>>>

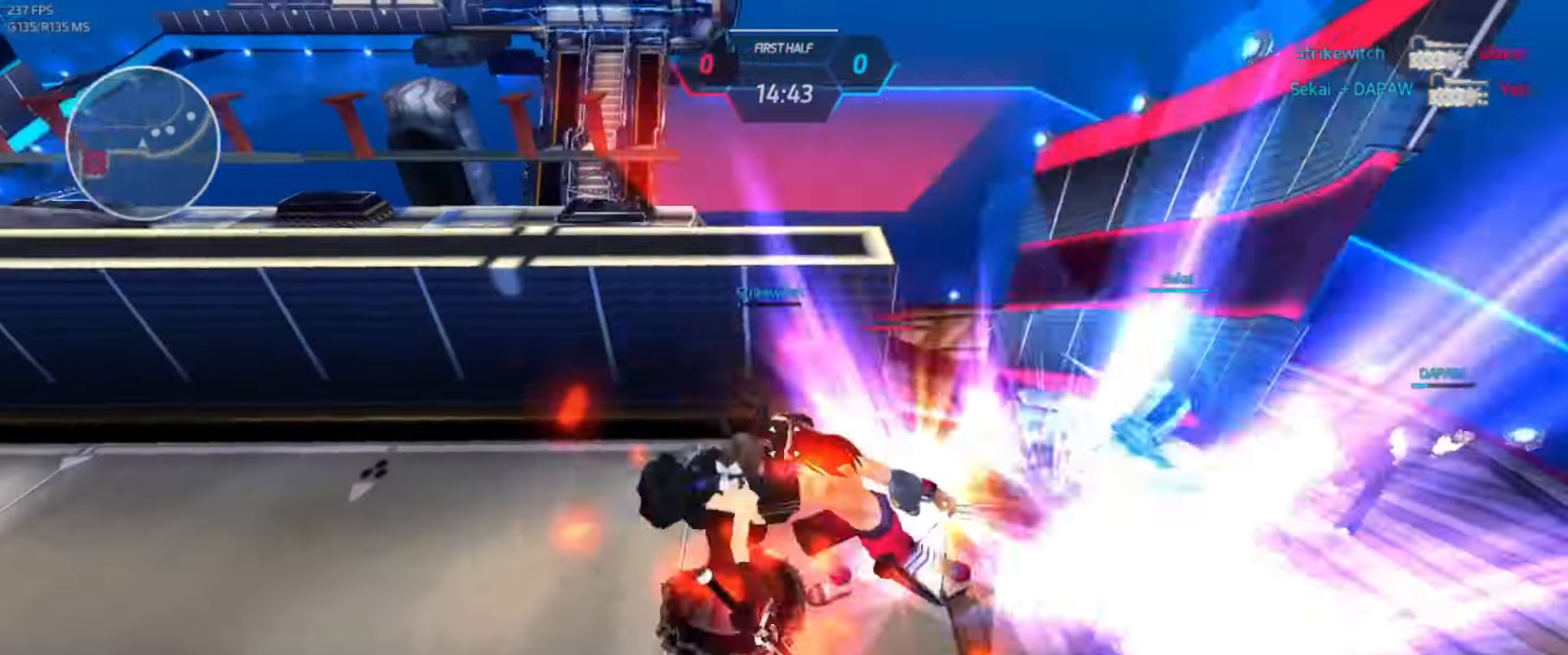
{"keys": ["w"], "events": []}
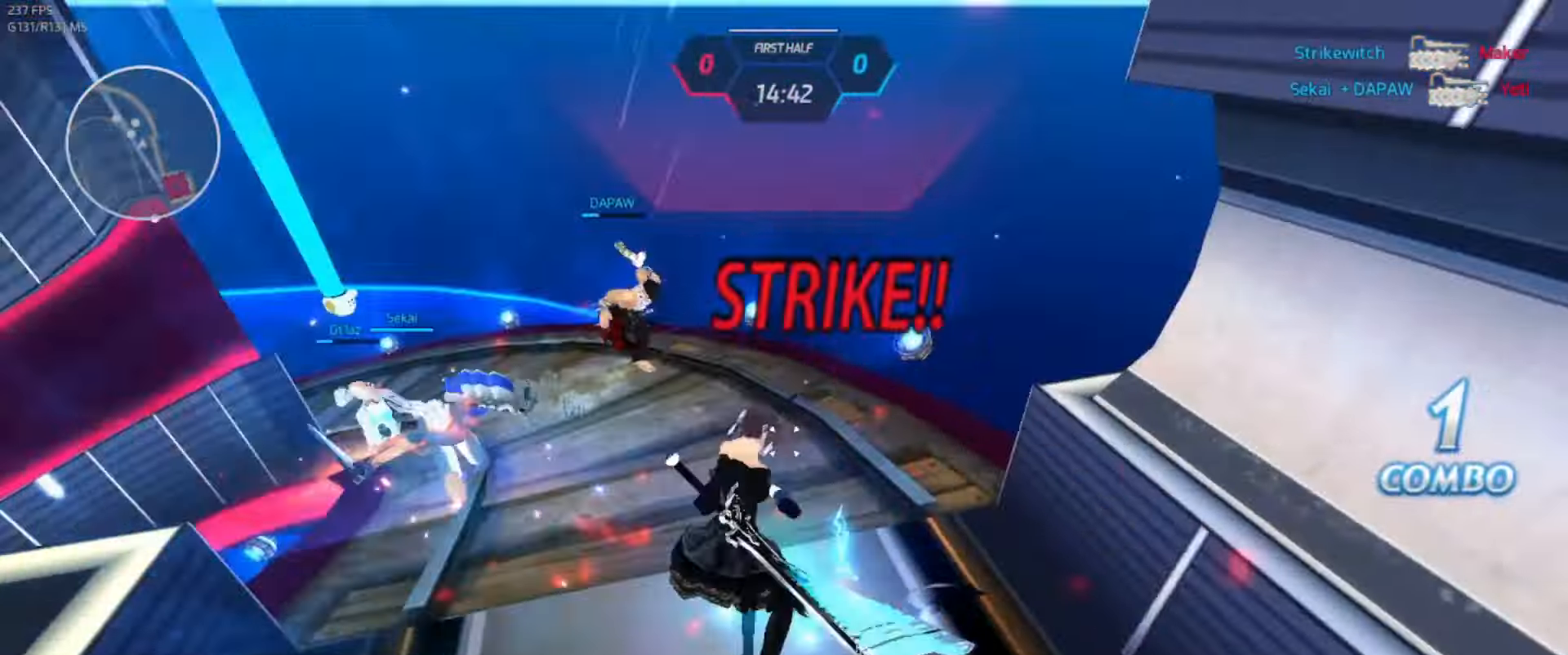
{"keys": ["w"], "events": []}
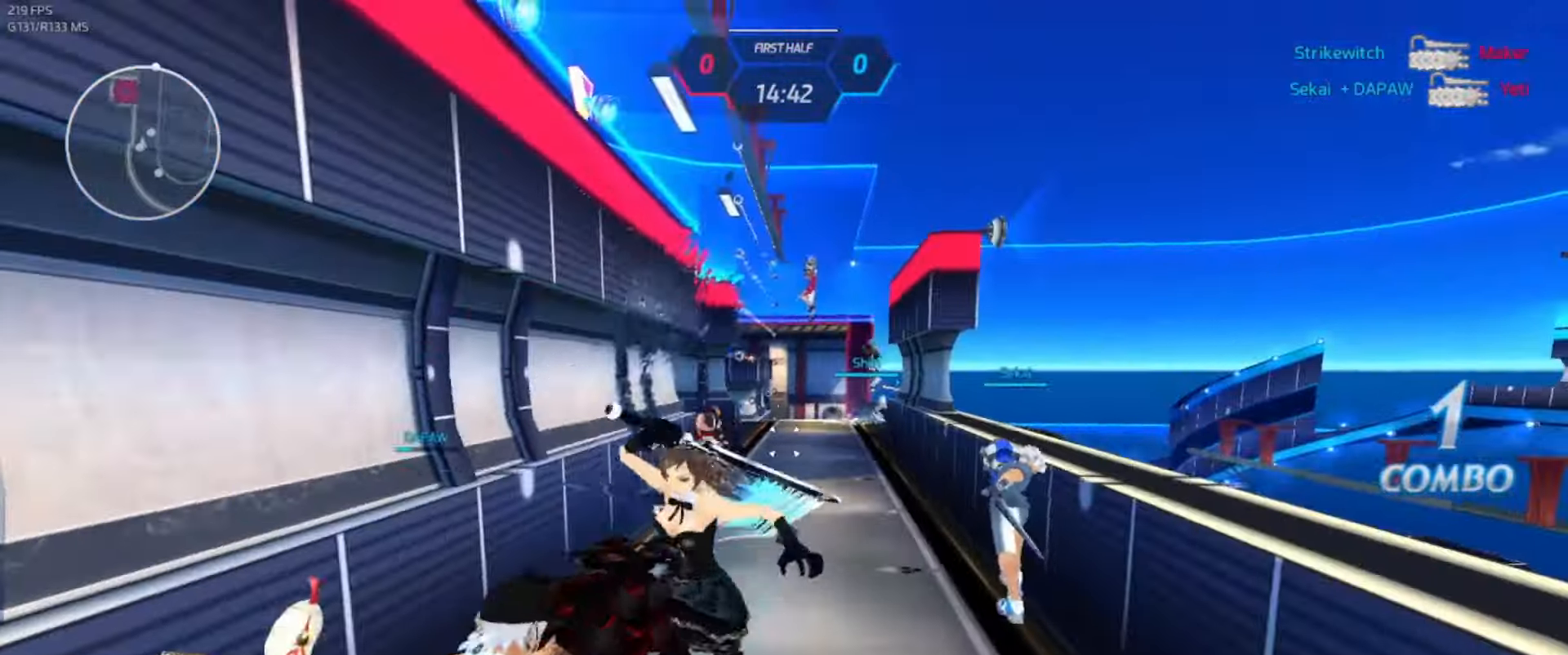
{"keys": ["w"], "events": [[116, "d", "down"], [283, "d", "up"]]}
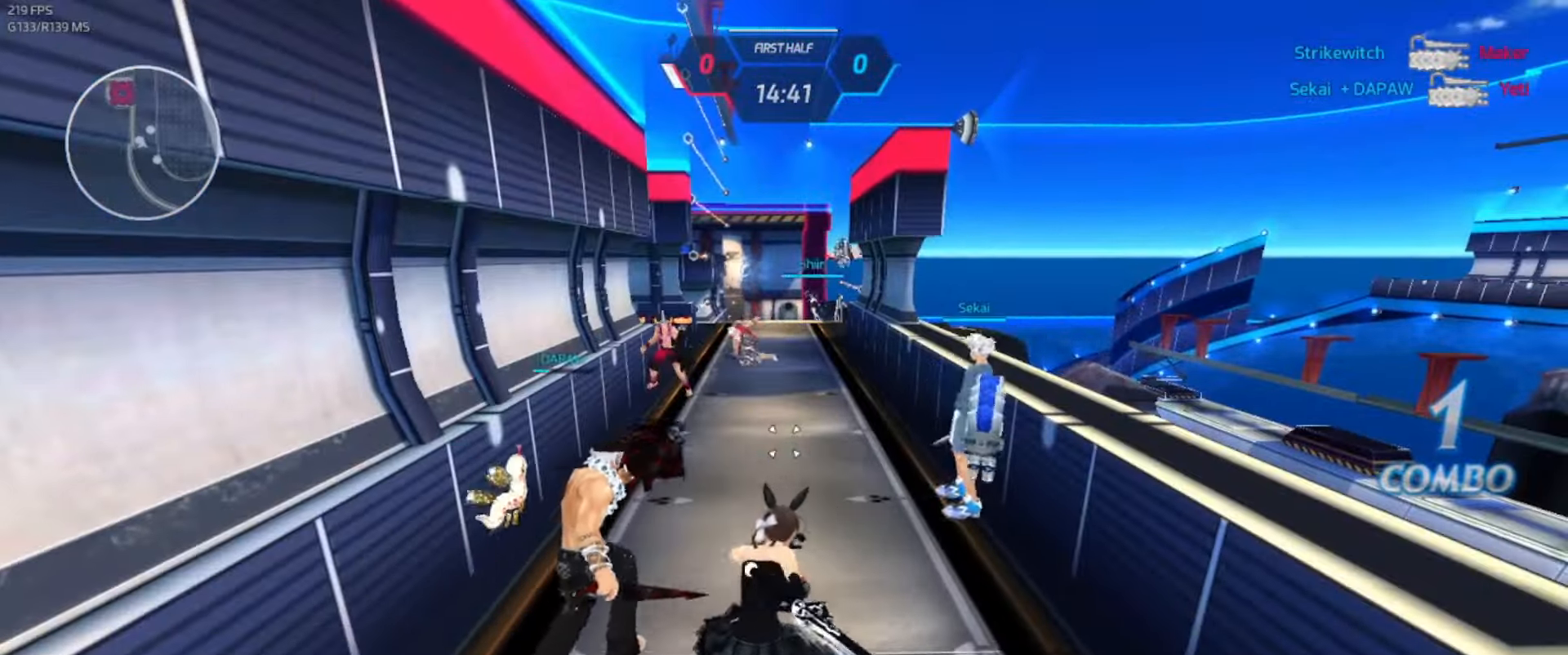
{"keys": ["d", "s", "space"], "events": [[183, "d", "down"], [200, "w", "up"], [333, "space", "down"], [383, "s", "down"], [383, "space", "up"], [466, "space", "down"]]}
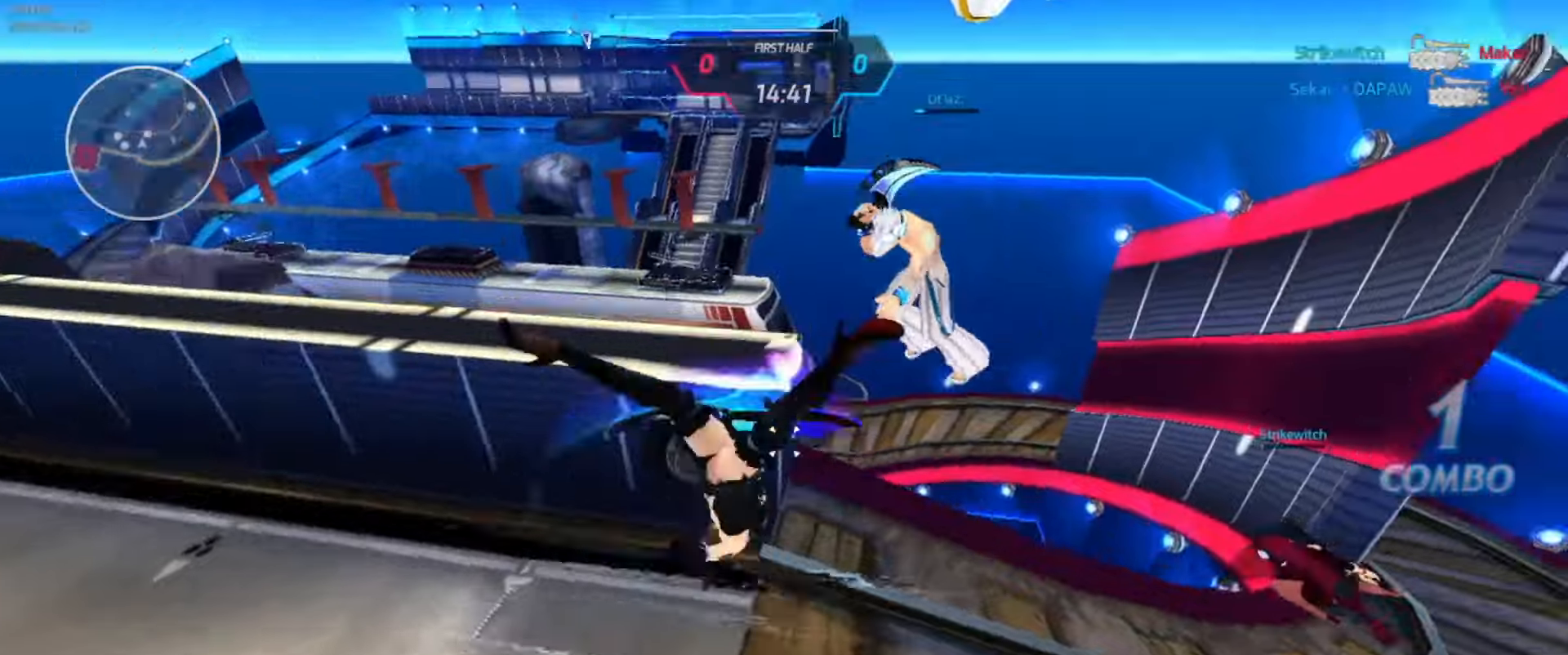
{"keys": ["w"], "events": [[16, "space", "up"], [216, "d", "up"], [266, "s", "up"], [366, "w", "down"], [383, "w", "up"], [450, "w", "down"]]}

<<<

*PROBLEM TO WORK ON*:
Return the full material word for word. Do not include the pictures.

*RESPONSE AREA*:
{"keys": ["w"], "events": []}
{"keys": ["w"], "events": []}
{"keys": ["w"], "events": [[116, "d", "down"], [283, "d", "up"]]}
{"keys": ["d", "s", "space"], "events": [[183, "d", "down"], [200, "w", "up"], [333, "space", "down"], [383, "s", "down"], [383, "space", "up"], [466, "space", "down"]]}
{"keys": ["w"], "events": [[16, "space", "up"], [216, "d", "up"], [266, "s", "up"], [366, "w", "down"], [383, "w", "up"], [450, "w", "down"]]}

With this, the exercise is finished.